··· Texte fourni

Quant aux radios et télévisions, c’est presque un black-out complet sur l’Algérie. Interrogé sur les raisons de cette censure, un chef d’une antenne nationale, sous condition d’anonymat, expliqua : « Le public américain n’est point intéressé par l’Afrique du Nord, qui était plutôt un trou noir pour lui. » Reste à savoir si ce trou noir est maintenu afin de fructifier les affaires entre Bush et Bouteflika ? L’indication est le dernier contrat d’une valeur de 745 millions de dollars octroyé à Kellogg Brown & Root (KBR) et la firme japonaise JGC pour les projets d’In-amenas et d’Ohanet. Il faut noter que KBR est une filiale de la compagnie Halliburton, dont l’ancien PDG était l’actuel Vice-président de Bush, à savoir Dick Cheney. Reste à vérifier si cette affaire pouvait s'ajouter à l'affaire ORASCOM ?

······

● **À faire**:
a. Recopiez le passage du texte fourni qui va de « Quant aux radios » jusqu'à « l'affaire ORASCOM ? ».
b. Les affirmations suivantes sont-elles conformes au texte fourni ? Pour chacune, répondez par oui ou par non et citez les mots du texte qui permettent de trancher.
(i) Le contrat de 745 millions de dollars a été attribué à KBR et à une firme japonaise.
(ii) Le chef d'antenne interrogé a accepté que son nom soit publié.
(iii) KBR est une filiale de la firme JGC.
c. Présentez sous forme de liste les faits essentiels du paragraphe du texte fourni qui commence par « Quant aux radios et télévisions ».

··· Contenu du listing

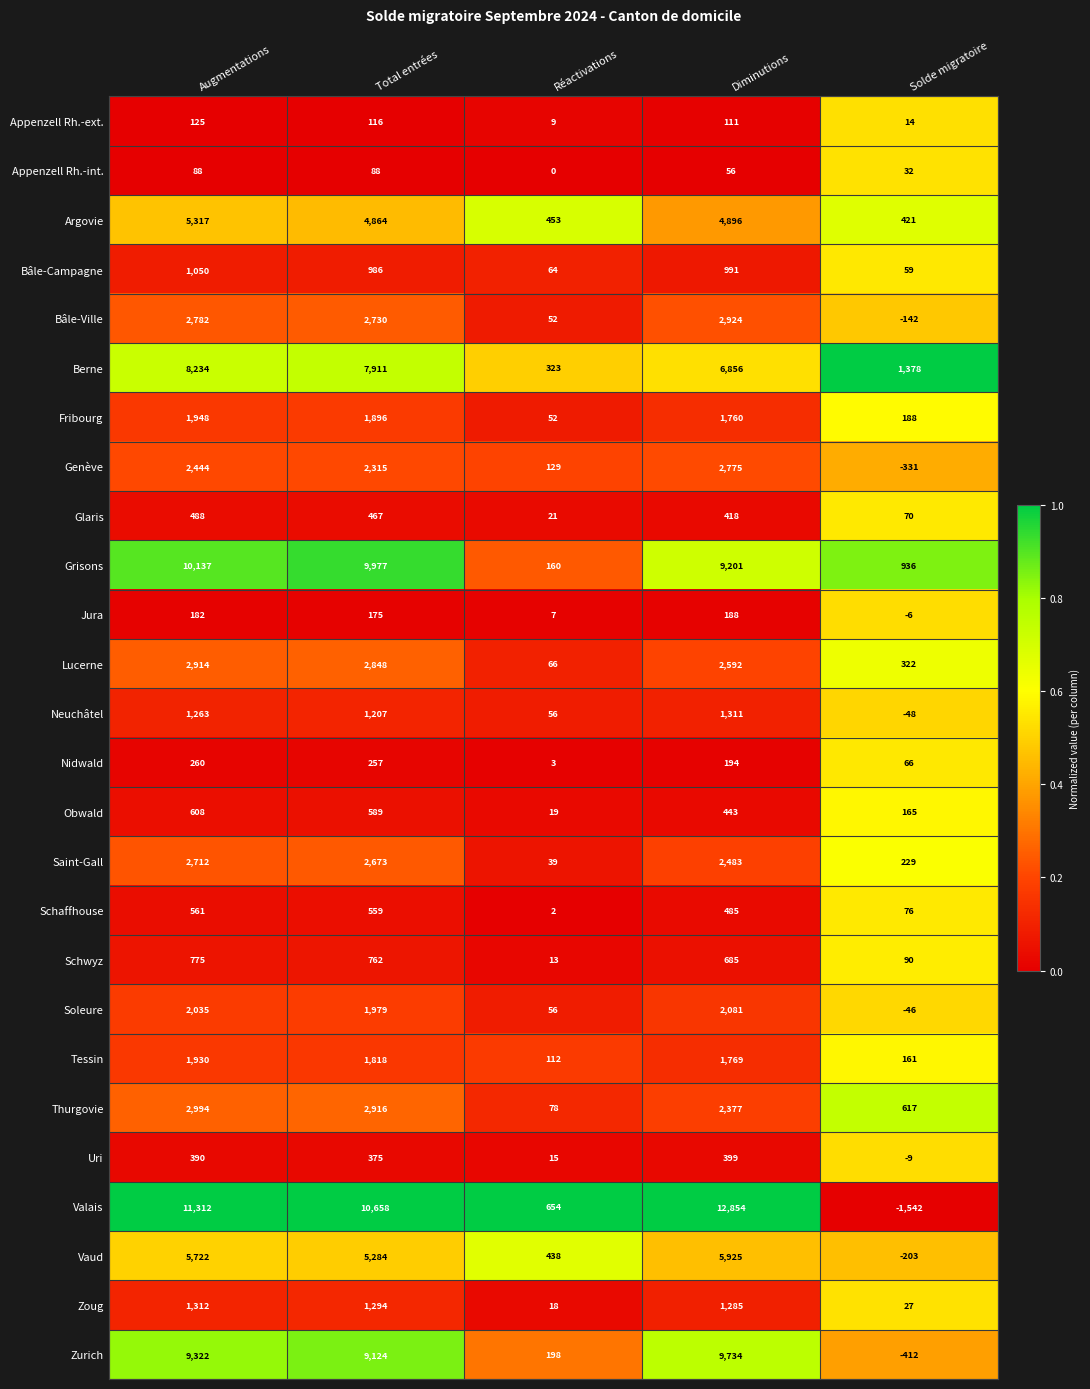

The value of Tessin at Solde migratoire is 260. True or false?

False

······
··· Contenu du listing

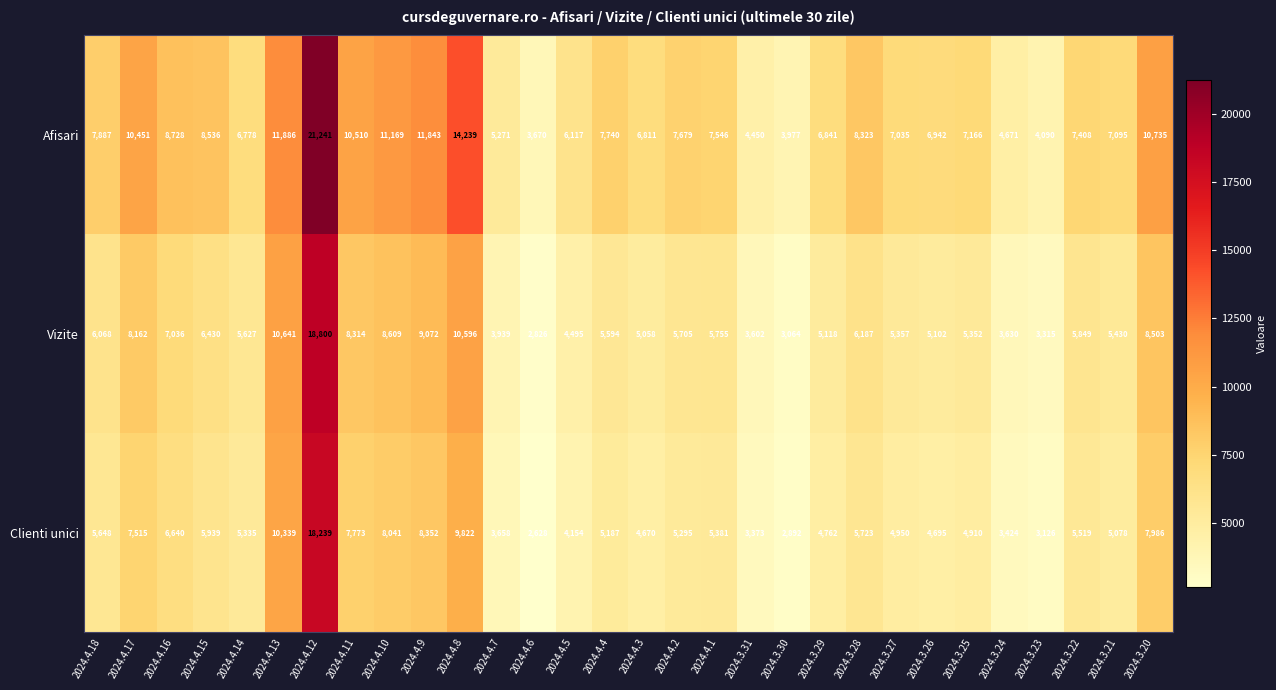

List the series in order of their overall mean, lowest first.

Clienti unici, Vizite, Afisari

······

● **Corrigé**:
a.
Quant aux radios et télévisions, c’est presque un black-out complet sur l’Algérie. Interrogé sur les raisons de cette censure, un chef d’une antenne nationale, sous condition d’anonymat, expliqua : « Le public américain n’est point intéressé par l’Afrique du Nord, qui était plutôt un trou noir pour lui. » Reste à savoir si ce trou noir est maintenu afin de fructifier les affaires entre Bush et Bouteflika ? L’indication est le dernier contrat d’une valeur de 745 millions de dollars octroyé à Kellogg Brown & Root (KBR) et la firme japonaise JGC pour les projets d’In-amenas et d’Ohanet. Il faut noter que KBR est une filiale de la compagnie Halliburton, dont l’ancien PDG était l’actuel Vice-président de Bush, à savoir Dick Cheney. Reste à vérifier si cette affaire pouvait s'ajouter à l'affaire ORASCOM ?

b.
(i) Oui : « le dernier contrat d’une valeur de 745 millions de dollars octroyé à Kellogg Brown & Root (KBR) et la firme japonaise JGC ».
(ii) Non : « sous condition d’anonymat ».
(iii) Non : « KBR est une filiale de la compagnie Halliburton ».

c.
- Les radios et télévisions pratiquent un black-out presque complet sur l’Algérie.
- Selon un chef d’une antenne nationale, qui a parlé sous condition d’anonymat, le public américain ne s’intéresse pas à l’Afrique du Nord.
- Le texte se demande si ce silence sert les affaires entre Bush et Bouteflika.
- Un contrat de 745 millions de dollars a été accordé à KBR et à la firme japonaise JGC pour les projets d’In-amenas et d’Ohanet.
- KBR est une filiale de Halliburton, dont l’ancien PDG, Dick Cheney, est le vice-président de Bush.
- Le texte se demande si cette affaire pourrait s’ajouter à l’affaire ORASCOM.